Wirral MP claims three million workers will lose £1,350 next year
More than three million working people will lose an average of £1,350 next year because of changes to tax credit thresholds announced in this month’s Budget, according to figures from the House of Commons Library.
Chancellor George Osborne announced plans to cut from £6,420 to £3,850 the earnings level above which tax credits are withdrawn from April 2016, as well as speeding up the rate at which the benefit is lost as pay rises.
Figures obtained by Birkenhead Labour MP Frank Field show the policy will hit families across the UK earning up to £30,000, with the worst-affected losing £2,884 next year.
Workers on £3,850 to £6,420 will lose 48p for every extra pound they earn.
Mr Field said the threshold change – and the increase in the “taper rate” from 41p to 48p in the pound – would hit the “strivers” who the Conservative Party have said they want to support.
“Before, during, and after the general election campaign the Tories rightly gained plaudits for their commitment to protect and advance the interests of Britain’s strivers,” said Mr Field, a former welfare reform minister who chairs the House of Commons Work and Pensions Committee.

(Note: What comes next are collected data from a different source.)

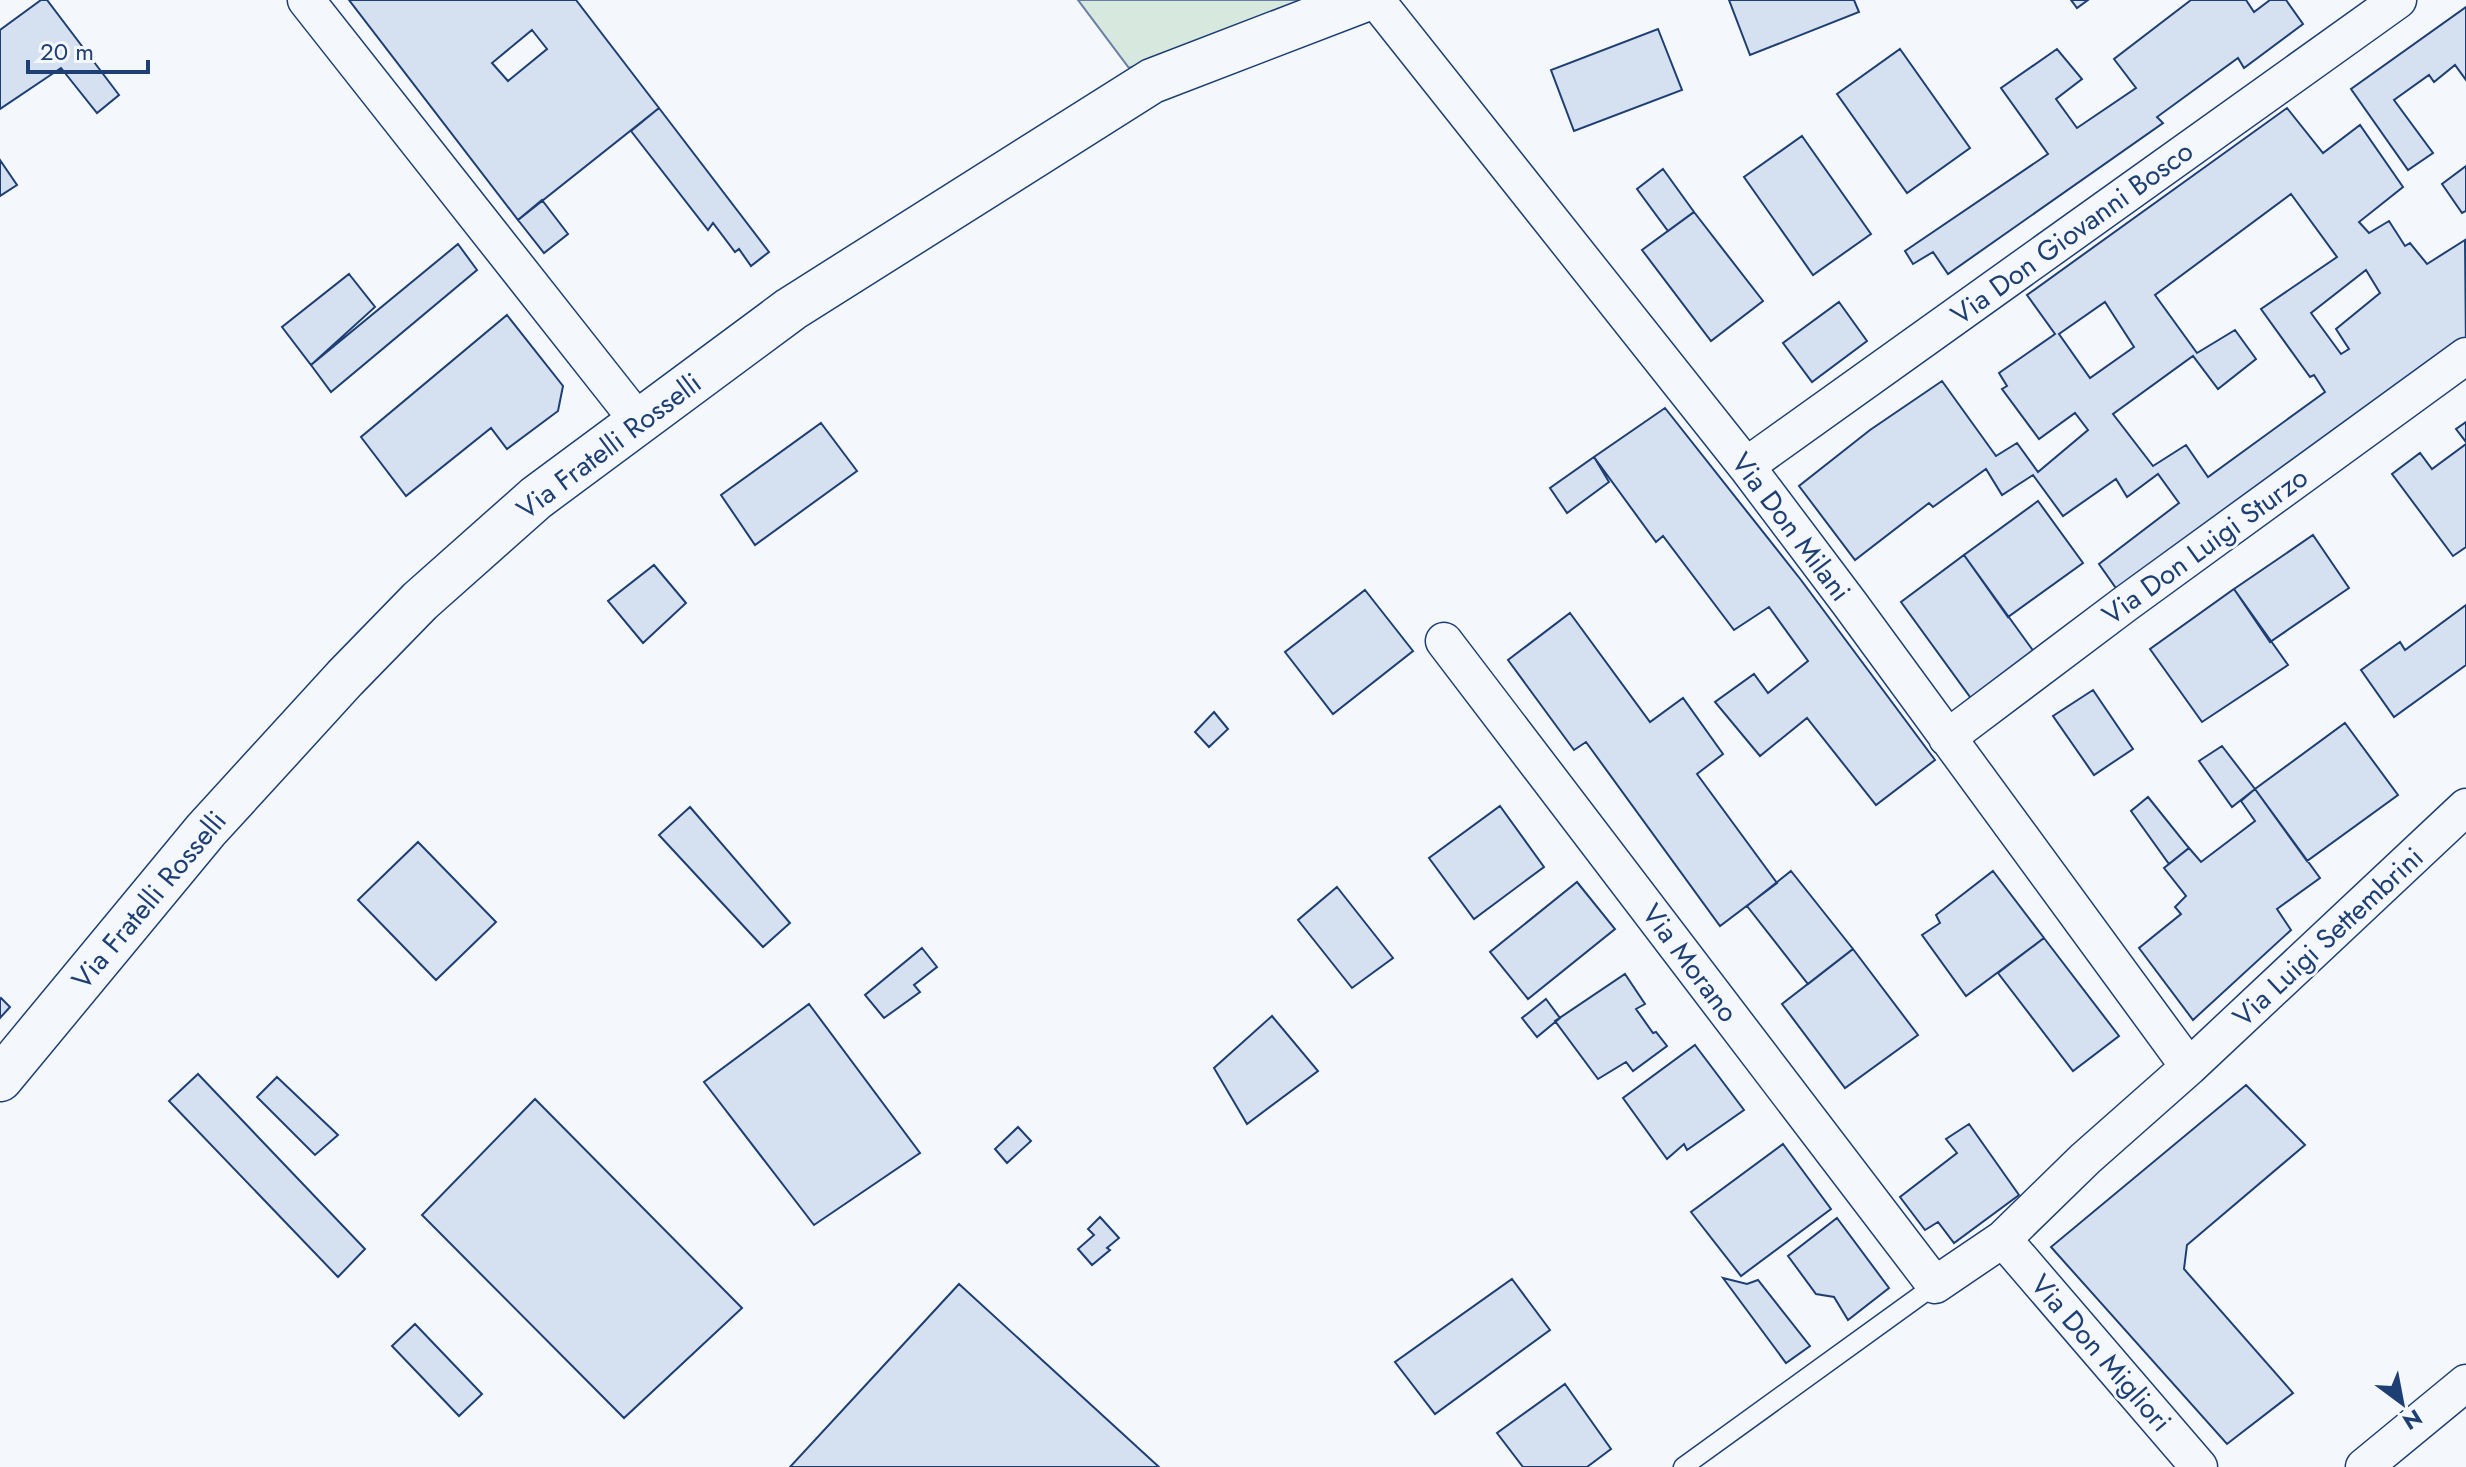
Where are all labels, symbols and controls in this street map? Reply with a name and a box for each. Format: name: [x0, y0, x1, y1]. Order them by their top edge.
scale bar: [28, 24, 148, 74]
text: 20 m: [40, 34, 94, 69]
street label: Via Don Giovanni Bosco: [1942, 131, 2202, 335]
street label: Via Fratelli Rosselli: [508, 363, 710, 529]
street label: Via Don Milani: [1721, 444, 1861, 610]
street label: Via Don Luigi Sturzo: [2094, 457, 2316, 635]
street label: Via Fratelli Rosselli: [62, 802, 236, 998]
street label: Via Luigi Settembrini: [2223, 838, 2433, 1036]
street label: Via Morano: [1632, 895, 1748, 1031]
street label: Via Don Migliori: [2021, 1265, 2181, 1441]
north arrow: [2362, 1363, 2442, 1443]
text: N: [2397, 1402, 2428, 1438]

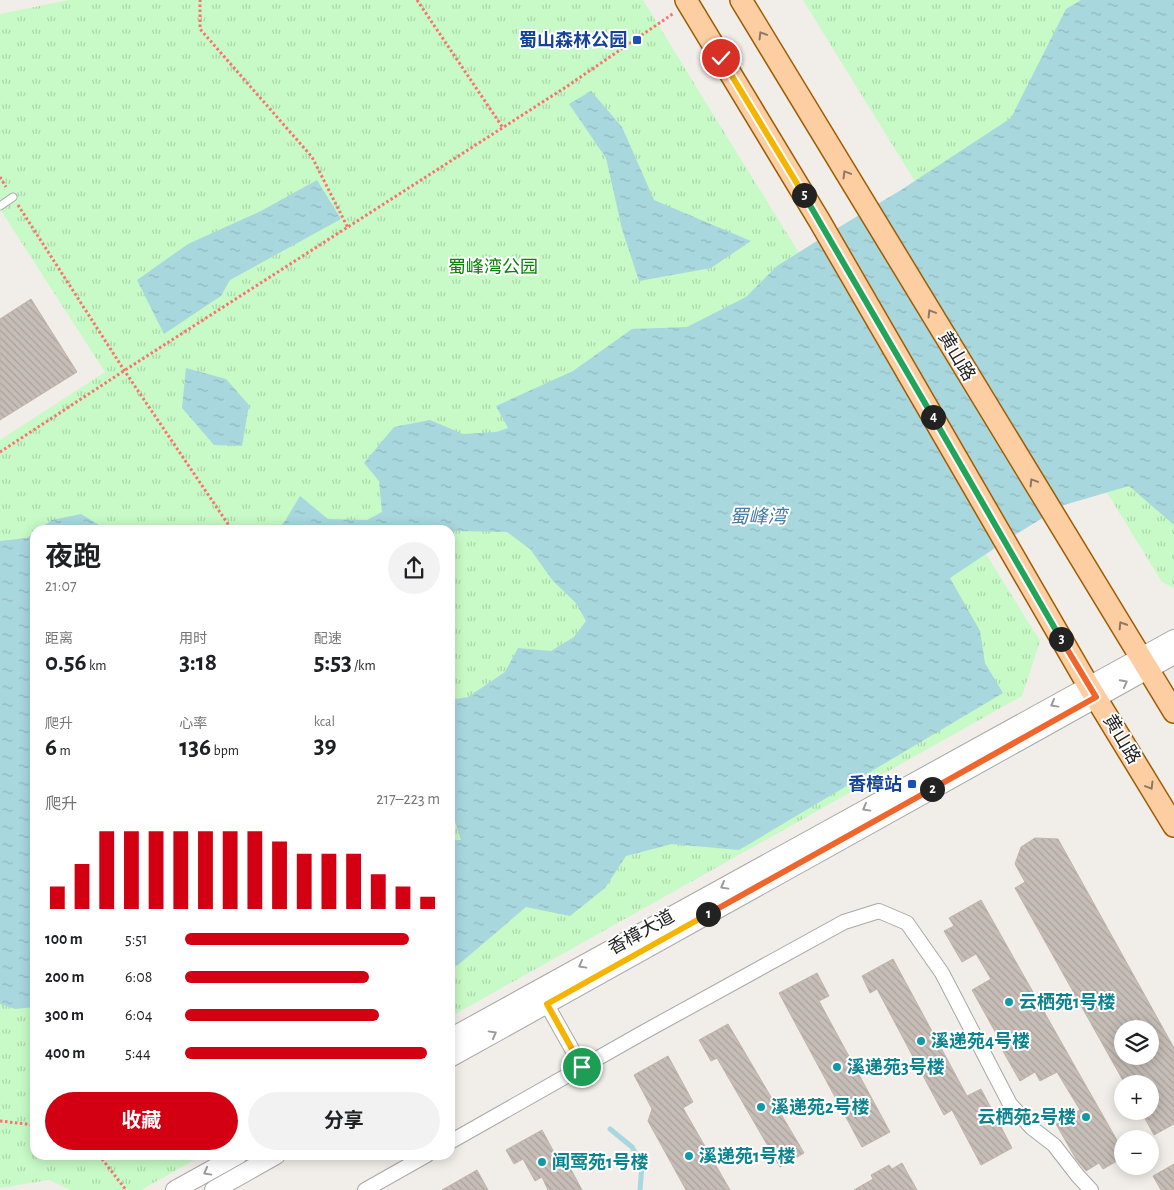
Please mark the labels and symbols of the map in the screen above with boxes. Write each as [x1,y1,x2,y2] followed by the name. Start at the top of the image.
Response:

“Yet in his first post-election Budget, the Chancellor has decided to knock this group for six. He has torn up the contract they signed when they took it upon themselves to find a job.”
Mr Field was not among the 48 Labour MPs who rebelled on Monday to vote against the Government’s Welfare Reform and Work Bill.
He said the new figures provide the party with an opportunity “to put itself once again on the side of Britain’s army of strivers”.
“First we must fight this double whammy of unfair cuts being forced upon them and, second, we need to push for improvements to the Chancellor’s living wage proposal so that low-paid workers genuinely are better off,” he said.
The new figures suggest that 3.2mworkers will be affected by the changes to thresholds and taper rates, losing an average of £1,350 a year each.
Some 580,100 earning between £3,850 and £6,420 will have benefits withdrawn for the first time, with families at the top end of this band losing £1,200.
On earnings between £10,000 and £20,000, 754,900 families will lose up to £2,184, while losses on earnings between £20,000 and £30,000 will be up to £2,884 for 51,600 families.